Dicen que los españoles nos resistimos a abandonar el efectivo y que, en cuanto acabaron los pavores del Covid-19 y sus leyendas sanitarias contra el papel de periódico, los billetes y las monedas, volvimos a lastrarnos los bolsillos y los bolsos con dinero en metálico. Antes del Covid tenía sentido ese dinero que se calienta en los bolsillos o se esconde en los monederos porque muchas minucias no se podían pagar con tarjeta. Un retraso de más de 30 años respecto a las capitales calvinistas, donde toda expresión del dinero es siempre bien recibida.

El dinero físico representa la compra de manera muy figurativa, mientras que el pago electrónico es abstracto. Recuerdo (remotamente) haber leído la fascinación de Sartre por la potencia del dinero en el acto de la compra, por el hecho de que las monedas o los billetes sobre el mostrador se convirtieran en objetos o servicios. El dinero tiene algo: los pobres que no acaban de ganarlo con el sorteo de Navidad se consuelan diciendo «pero tenemos salud». ¿Los millonarios con enfermedad terminal dicen «pero tenemos dinero»? Seguramente, sí. En general, a los adictos la salud les importa poco.

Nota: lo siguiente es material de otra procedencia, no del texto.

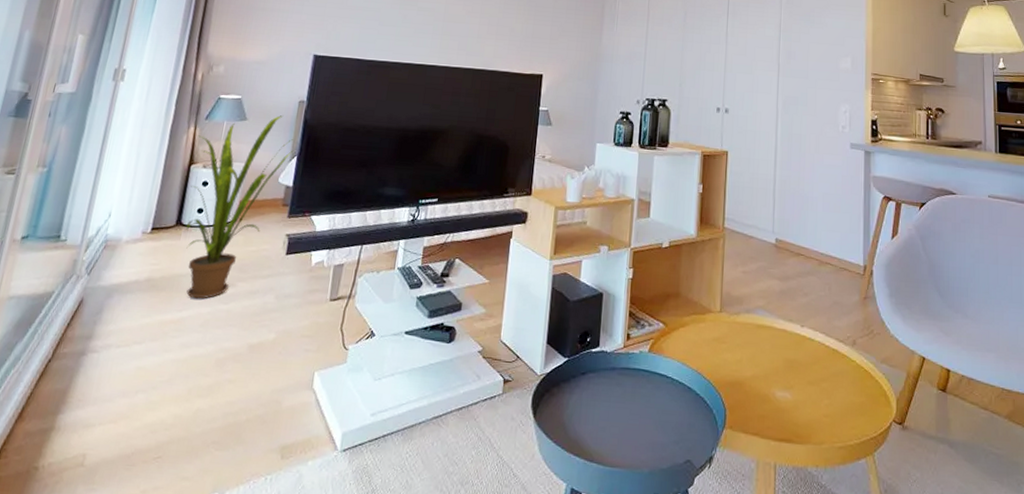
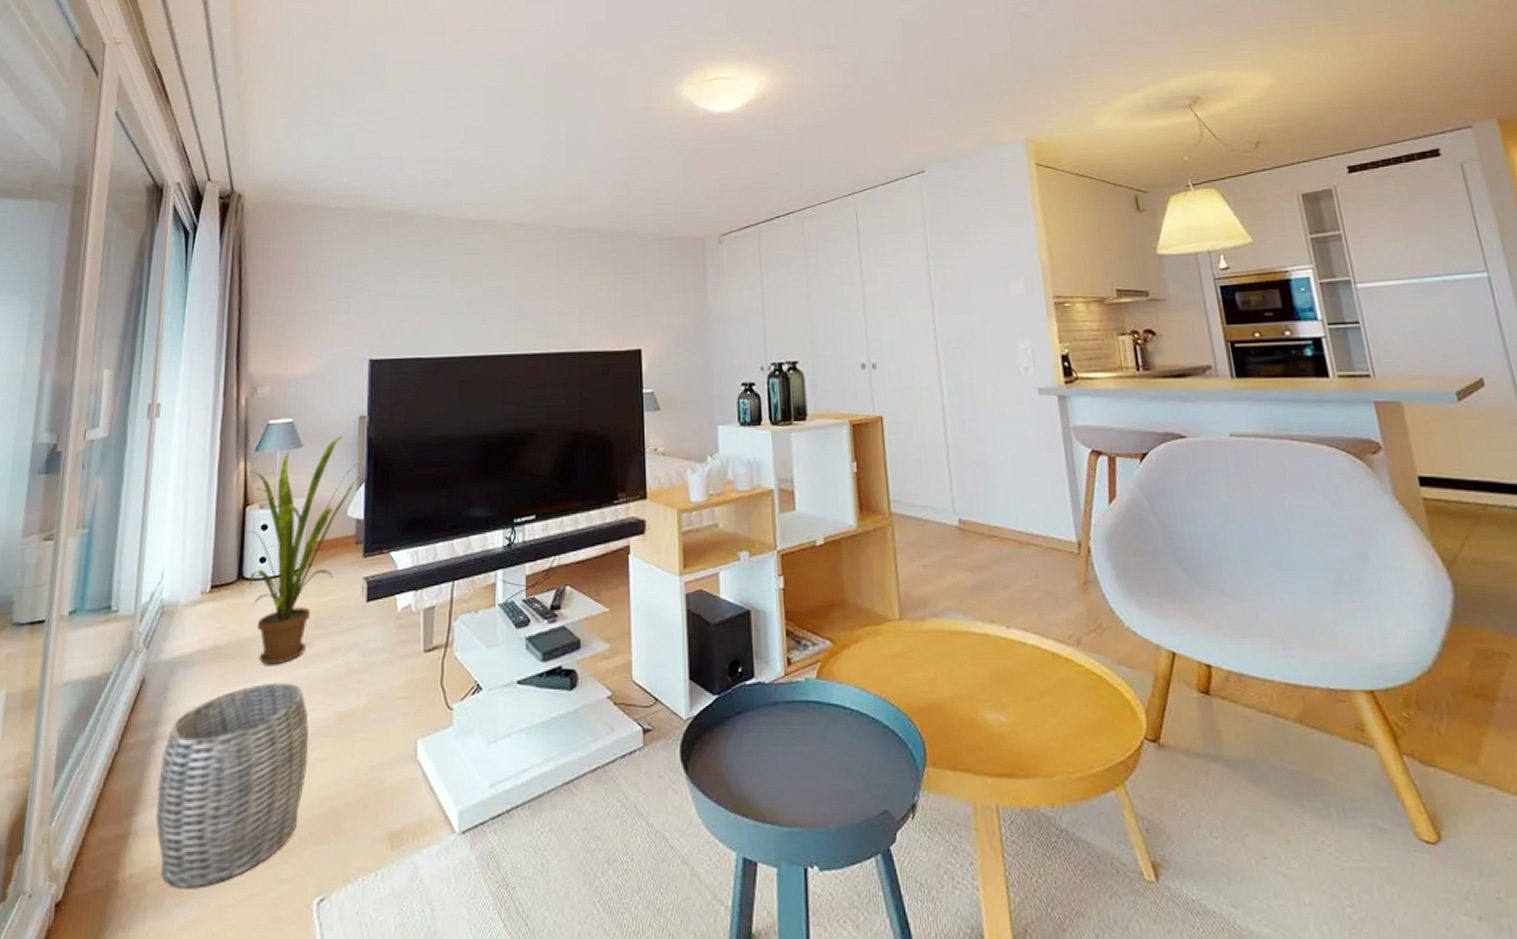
woven basket: none [77,313,224,479] -> present [155,682,309,889]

El metálico que tiene menos valor de cambio es el que tiene más uso, ese que llamamos «dinero suelto» y, a pesar de ello, nos sorprende lo pronto que se escapa. Ahora el gobierno de Madrid anuncia la conveniencia de la propina en el bar para paliar el mal convenio de la hostelería y, aunque se puede propinar ese plus desde el móvil, el tintineo en el platillo y la campana en la barra festejan esa liberalidad como una gratitud en metálico.

Nadie está más perjudicado por la falta de suelto que el mendigo porque, aunque casi todos tengan móvil, no es frecuente hacerles un pago directo por bizum. Los animalistas les dan a pobres con mascota y los creyentes a los pordioseros. Como soy lector, les doy algo a los mendigos que leen y también a un pordiosero desorientado llegado del corazón de África que, irreverente sin quererlo, todos los días desea «feliz semana santa».